Utilizing Physics-Informed Neural Networks (PINNs) to Estimate Non-Uniform Surface Properties of Active Droplets

We have developed a novel PINN approach to estimate an active droplet’s non-uniform surface properties, such as interfacial tension and velocity. Unraveling these properties is essential for understanding droplet dynamics in various environments, but experimental determination poses significant challenges. While inverse methods are possible, solving inverse flow problems is often costly and requires complex formulations.

Our study focuses on a spherical oil droplet near a no-slip wall immersed into a water-surfactant solution generating a fluid flow by solubilizing into the aqueous phase. Our PINN model utilizes the droplet’s flow field away from the interface to estimate the surface properties. To ensure the accuracy, the Stokes equation, fluid incompressibility, and no-slip condition on the wall are employed into the loss function. We use the flow field of a squirmer model to test our results.

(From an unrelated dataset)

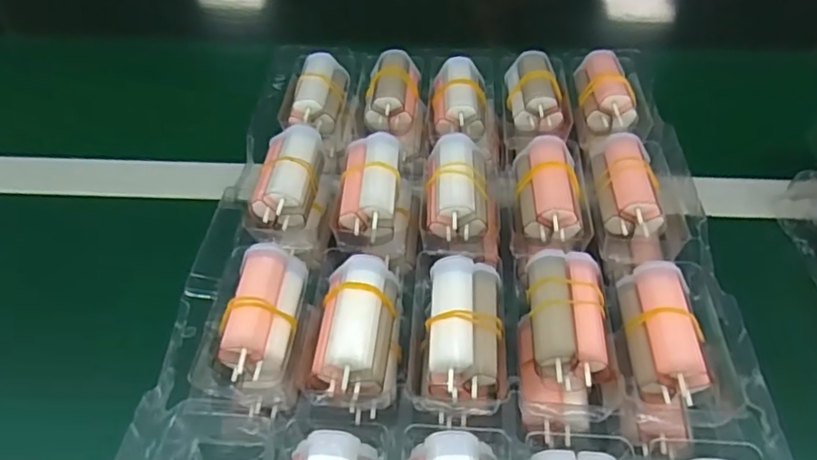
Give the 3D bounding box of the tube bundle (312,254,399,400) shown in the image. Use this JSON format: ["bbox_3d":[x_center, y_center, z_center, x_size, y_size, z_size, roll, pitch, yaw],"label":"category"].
[{"bbox_3d":[-0.026,0.046,0.290,0.035,0.026,0.066,5,49,5],"label":"tube bundle"}]

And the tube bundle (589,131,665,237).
[{"bbox_3d":[0.130,-0.029,0.349,0.029,0.023,0.065,0,49,1],"label":"tube bundle"}]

Our primary results demonstrate the effectiveness of PINNs in determining the interfacial properties of the droplet and improving noisy experimental data at other points. The model’s flexibility allows it to be applied to any geometry and droplets, with potential applications in various fields, including understanding the propulsion mechanism of active self-phoretic oil droplets and cell deformation and dynamics. Additionally, this method promises substantial advancements in fields that require precise measurements of non-uniform surface properties in fluid dynamics.